Thursday, 1 June 2017

On Court Yard in 1911 with Mrs Morris and memories of Eltham in the 19th century

I am looking at number 25 Court Yard, and there in the picture are Mrs Annie Morris and her sons David and Harold.

I don’t know the date but I reckon it will have been sometime around 1911 because in that year David would have been 33 and Harold 24 which pretty much fits with their appearance in the picture.

And there is much more that this image can help us about the history of Eltham.

Number 25 was a five roomed house just past the Crown on Court Yard and it was one of twelve houses running from the pub to a slightly grander set of houses.

The first five or so properties commanded rents of 4 shillings a week and it was here that Mr and Mrs Morris moved sometime in 1900.

This was number 17 Court Yard, but with two years they had moved to number 25 and paid 2 shillings and sixpence in rent.

Either way this was an improvement on Ram Alley where they had lived and which had been condemned as unfit for habitation in 1895, a decision which meant little given that they were still standing in 1930.

These twelve were a mix of four, five and six roomed houses which were home to a mix of occupations including a caretaker, baker, porter, a butcher and two gardeners along with house painters, a general labourer, domestic servant and retired carpenter.

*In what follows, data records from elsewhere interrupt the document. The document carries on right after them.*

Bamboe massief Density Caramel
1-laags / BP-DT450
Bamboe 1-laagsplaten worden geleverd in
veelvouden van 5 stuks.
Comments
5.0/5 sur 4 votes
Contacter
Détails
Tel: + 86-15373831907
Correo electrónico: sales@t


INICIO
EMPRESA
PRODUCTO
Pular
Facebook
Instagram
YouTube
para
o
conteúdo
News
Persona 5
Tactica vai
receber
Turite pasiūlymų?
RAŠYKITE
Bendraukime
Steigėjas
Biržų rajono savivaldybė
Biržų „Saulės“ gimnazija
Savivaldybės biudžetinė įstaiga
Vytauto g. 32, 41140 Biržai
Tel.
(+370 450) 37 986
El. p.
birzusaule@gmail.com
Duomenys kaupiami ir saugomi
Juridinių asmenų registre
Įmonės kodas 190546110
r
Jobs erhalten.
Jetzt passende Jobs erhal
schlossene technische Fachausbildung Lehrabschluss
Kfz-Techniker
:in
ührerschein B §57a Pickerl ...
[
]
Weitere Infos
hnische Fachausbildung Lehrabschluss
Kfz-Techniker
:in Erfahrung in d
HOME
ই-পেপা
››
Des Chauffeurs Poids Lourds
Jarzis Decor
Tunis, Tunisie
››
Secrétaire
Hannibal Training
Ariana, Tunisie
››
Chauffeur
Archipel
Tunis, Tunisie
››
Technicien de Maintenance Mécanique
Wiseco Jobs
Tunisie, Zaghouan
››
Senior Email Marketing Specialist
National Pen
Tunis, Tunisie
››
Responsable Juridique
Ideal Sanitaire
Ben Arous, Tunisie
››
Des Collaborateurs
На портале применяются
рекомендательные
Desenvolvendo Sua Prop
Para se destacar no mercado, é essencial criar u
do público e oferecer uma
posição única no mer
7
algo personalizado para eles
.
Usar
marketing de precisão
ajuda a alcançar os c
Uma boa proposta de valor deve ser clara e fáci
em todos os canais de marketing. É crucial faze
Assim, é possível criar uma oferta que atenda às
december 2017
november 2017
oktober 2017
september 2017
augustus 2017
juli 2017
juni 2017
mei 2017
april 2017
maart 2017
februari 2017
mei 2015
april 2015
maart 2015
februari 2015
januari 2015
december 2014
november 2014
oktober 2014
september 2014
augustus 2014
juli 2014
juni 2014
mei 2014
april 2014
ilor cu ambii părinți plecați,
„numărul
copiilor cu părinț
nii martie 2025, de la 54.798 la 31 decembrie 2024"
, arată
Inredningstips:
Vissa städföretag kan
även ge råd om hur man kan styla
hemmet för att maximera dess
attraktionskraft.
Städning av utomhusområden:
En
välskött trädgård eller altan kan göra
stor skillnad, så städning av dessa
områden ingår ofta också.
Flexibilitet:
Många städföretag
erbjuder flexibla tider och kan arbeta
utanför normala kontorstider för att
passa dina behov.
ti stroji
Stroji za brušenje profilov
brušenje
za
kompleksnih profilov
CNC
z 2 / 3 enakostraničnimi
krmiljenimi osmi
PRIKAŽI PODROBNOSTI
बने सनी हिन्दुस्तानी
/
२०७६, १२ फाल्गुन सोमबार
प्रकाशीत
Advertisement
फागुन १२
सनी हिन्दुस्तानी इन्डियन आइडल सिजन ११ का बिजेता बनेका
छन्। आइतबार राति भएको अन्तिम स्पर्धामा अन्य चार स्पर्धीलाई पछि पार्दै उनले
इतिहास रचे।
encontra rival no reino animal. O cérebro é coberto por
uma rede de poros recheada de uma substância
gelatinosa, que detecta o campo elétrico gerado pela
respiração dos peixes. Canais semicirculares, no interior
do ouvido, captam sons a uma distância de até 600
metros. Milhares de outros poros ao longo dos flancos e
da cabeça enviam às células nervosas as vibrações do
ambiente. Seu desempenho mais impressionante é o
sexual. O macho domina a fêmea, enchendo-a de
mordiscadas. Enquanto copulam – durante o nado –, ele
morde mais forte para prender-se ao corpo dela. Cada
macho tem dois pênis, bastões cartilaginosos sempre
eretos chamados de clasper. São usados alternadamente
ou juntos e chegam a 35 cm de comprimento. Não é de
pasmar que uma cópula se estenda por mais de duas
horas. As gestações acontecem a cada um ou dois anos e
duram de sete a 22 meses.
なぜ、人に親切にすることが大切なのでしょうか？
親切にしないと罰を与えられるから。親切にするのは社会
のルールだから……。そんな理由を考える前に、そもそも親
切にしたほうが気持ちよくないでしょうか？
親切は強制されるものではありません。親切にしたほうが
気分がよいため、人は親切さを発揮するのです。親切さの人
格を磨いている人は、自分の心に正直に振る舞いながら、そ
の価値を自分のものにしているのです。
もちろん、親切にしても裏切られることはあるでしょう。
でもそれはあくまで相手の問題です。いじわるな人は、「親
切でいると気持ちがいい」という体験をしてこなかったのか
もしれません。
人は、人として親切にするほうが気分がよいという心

On the surface just your average range of jobs, but of course they reflect the changes that were beginning to push Eltham out of its rural past into something closer to what we know today.

And so while Annie’s husband had been a carpenter one of her sons worked at the Woolwich Arsenal.

She  was a cook and may have worked for Captain North at Avery Hill and through her life we have a snap shot of what Eltham had been and what it was becoming.

Her grandfather had set up a farrier’s business in Eltham in 1803 on what is now the Library, and “attended the old Parish Church in his leather apron.”*

She had been born in 1848 at 4 Pound Place and recalled that when she was young “Eltham was but a village and children and young people then were forbidden by their parents to be out after dark. When Mrs Morris was two years old a Mrs Miller kept the school in Back Lane. 

The old inns and taverns of Eltham are still of the same identity except for structural changes.”*

Now there is much more of Mrs Morris’s memories and in due course I will come back to them.